Well, actually I didn’t do that – it’s MB who I had sent over the Atlantic, flying to the US and spying for interesting deals which aren’t availaboooool over here in Europe. She called me the other day from IL and said: “Look, we’ve spent a whole week searching for a decent laptop backpack that matches your criterias, bought two, returned both of them after some time and ended up with a simpooool Dicota neopren sheath. You are busy with something else now and I’ve just found a very nice bag for you which costs US-$ 49,99 plus IL-taxes. Shall I buy it for you?” – “Hell, yeah, of course!”.
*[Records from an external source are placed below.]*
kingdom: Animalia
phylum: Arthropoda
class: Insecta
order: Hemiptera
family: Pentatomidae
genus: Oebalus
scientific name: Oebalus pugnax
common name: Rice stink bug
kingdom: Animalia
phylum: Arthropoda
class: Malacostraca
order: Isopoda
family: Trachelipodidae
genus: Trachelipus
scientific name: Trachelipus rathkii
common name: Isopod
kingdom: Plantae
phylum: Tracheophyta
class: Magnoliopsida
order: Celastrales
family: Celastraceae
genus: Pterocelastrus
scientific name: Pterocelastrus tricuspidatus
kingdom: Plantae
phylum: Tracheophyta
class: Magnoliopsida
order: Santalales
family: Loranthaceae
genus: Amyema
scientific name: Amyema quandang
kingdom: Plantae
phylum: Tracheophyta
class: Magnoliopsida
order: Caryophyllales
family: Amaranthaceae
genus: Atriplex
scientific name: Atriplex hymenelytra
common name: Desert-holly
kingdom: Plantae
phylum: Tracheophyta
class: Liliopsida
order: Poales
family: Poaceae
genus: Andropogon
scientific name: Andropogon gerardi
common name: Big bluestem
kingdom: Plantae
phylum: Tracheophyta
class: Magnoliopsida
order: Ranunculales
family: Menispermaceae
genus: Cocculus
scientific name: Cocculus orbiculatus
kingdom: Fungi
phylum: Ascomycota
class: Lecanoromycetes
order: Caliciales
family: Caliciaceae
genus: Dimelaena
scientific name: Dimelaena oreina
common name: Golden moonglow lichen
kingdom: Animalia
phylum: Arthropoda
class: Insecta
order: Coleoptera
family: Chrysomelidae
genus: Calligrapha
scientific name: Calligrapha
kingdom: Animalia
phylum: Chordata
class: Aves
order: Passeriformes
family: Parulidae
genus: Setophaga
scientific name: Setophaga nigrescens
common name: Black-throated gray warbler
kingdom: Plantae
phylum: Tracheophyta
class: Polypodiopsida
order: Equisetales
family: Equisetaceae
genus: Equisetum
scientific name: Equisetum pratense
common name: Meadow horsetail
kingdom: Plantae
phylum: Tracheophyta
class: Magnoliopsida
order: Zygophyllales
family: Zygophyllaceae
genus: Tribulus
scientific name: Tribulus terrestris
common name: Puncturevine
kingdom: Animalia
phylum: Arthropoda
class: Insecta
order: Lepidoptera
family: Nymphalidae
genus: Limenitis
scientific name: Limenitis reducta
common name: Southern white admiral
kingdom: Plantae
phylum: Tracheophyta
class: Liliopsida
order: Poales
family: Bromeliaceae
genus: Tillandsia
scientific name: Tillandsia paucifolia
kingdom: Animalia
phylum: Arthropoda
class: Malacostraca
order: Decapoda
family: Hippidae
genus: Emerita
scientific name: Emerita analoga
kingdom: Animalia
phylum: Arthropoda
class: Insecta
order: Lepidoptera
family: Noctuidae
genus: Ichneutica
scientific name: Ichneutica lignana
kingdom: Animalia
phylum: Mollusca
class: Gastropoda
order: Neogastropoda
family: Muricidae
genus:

She bought the High Sierra “Access”, carried it from the US to DE and forwarded it to me. Ohhhhh, nice. You see, it isn’t THE most perfect backpack, but it matches the following important criterias that I couldn’t find with available models over in DE and these are points which aren’t mentioned in product descriptions:

  • With 20″ x 15″ x 9,5″ it’s LONG enough to fit my back. I am 6.3 feet tall and don’t want to carry a brick on my back, but instead something long and slim which doesn’t make me look like one of those retarded & fat 30something still-living-at-home nerds (damn it, i am as picky as Paris when it comes to such issues)
  • 2743 cubic inches equal something around 45 liters. Now THAT’s much more than what I’d found over here. The only competing model from German manufacturer Deuter, aptly named “Giga Office“, only offers 32 liters, is shorter and looks like a brick (see above).
  • It has many small pockets with double zippers = can be locked to prevent theft e.g. when someone is walking behind you and trying to open the zips without you noticing it
  • It has a rain cover which also works as a padding for valuabe items like the notebook.
  • Up to 17″ (or 15,4″ wide screen) notebooks fit inside a padded computer sleeve
  • Comes with the usual padded back and tuck-away waist belts which most modern backpacks have. However, this one has good padding – not too thick (= prevents sweating) and massive. It also doesn’t come with a stiff back like most other alternative models have (the one I had bought before was very nice with a massiv plate in the back but couldn’t securely protect the computer inside).
  • When you are carrying this model on only one – the right – shoulder, there are moments you just want to pull it forward to access some pockets. Now this one has a zippered side water bottle pocket and another side zipper which makes it quite easy to actually use this backpack efficiently. That’s one of those points you only notice once you are actually using it and are forced to live with the provided backpack design. Good!
  • It has a zipper close to the back side which allows you to vertically enter the notebook without pushing or even forcing it inside. Most backpacks are nice and blablabla but lack this very simple zipper – the user is forced to make room first of all until he can put the machine inside his backpack. With the zipper in the back, there is direct access to the computer sleeve.
  • It’s small enough to fit into any cabin luggage compartment (important!) but still bigger than my previous BREE hand luggage bag which has served me since 1993.

Anyways, nice backpack, good choice, great price and big up to MB for saidianing mimi on this matter!